Ministério da Economia
• Se o Reino Unido adotar uma nova pauta aduaneira, 79% das exportações nacionais “passariam a estar sujeitas a direitos, penalizando fortemente a sua competitividade no mercado“ britânico. Cerca de 38% das exportações nacionais teriam mesmo os escalões de direitos mais elevados, acima de 10%, como vestuário, automóveis, conservas de atum ou tabaco.
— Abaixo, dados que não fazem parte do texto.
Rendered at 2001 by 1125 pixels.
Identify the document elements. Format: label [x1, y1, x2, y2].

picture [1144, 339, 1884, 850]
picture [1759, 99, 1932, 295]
Mas “40% dos produtos britânicos importados por Portugal continuariam a entrar no mercado nacional isentos de direitos”, como sejam os químicos, incluindo os medicamentos, os metais comuns e máquinas e aparelhos.
•”Potencial para o aumentos da competitividade dos produtos nacionais face aos seus concorrentes britânicos”, como cerâmicas e vidros, metais, veículos automóveis – componentes e acessórios –, vestuário, têxteis-lar, calçado, vinho e tabaco.
Ministério da Agricultura
•A saída britânica vai pressionar os contribuintes líquidos da UE a “defender uma maior redução dos apoios da Política Agrícola Comum (PAC)”, em particular “nos apoios ao Desenvolvimento Rural”. O Reino Unido contribui com 5% para as rubricas da PAC e o Brexit abre um ‘buraco’ na ordem dos 2,9 mil milhões de euros por ano.
Ministério do Mar
•Reino Unido, maior produtor aquícola da UE, volta a assumir a soberania na gestão dos recursos marinhos no território e vai colocar-se a questão do “acesso dos navios da UE às águas” britânicas e vice-versa. Mais de metade das capturas na Zona Económica Exclusiva (ZEE) britânica é realizada por outros Estados-membros.
•O Reino Unido é um “contribuinte muito relevante” para a Política de Pescas Comum. “Portugal pode vir a ser um dos Estados-membros mais afetados, juntamente com Espanha e França”.
• Contrariar os “possíveis impactos negativos da saída do Reino Unido sobre o acordo de pescas UE-Noruega”.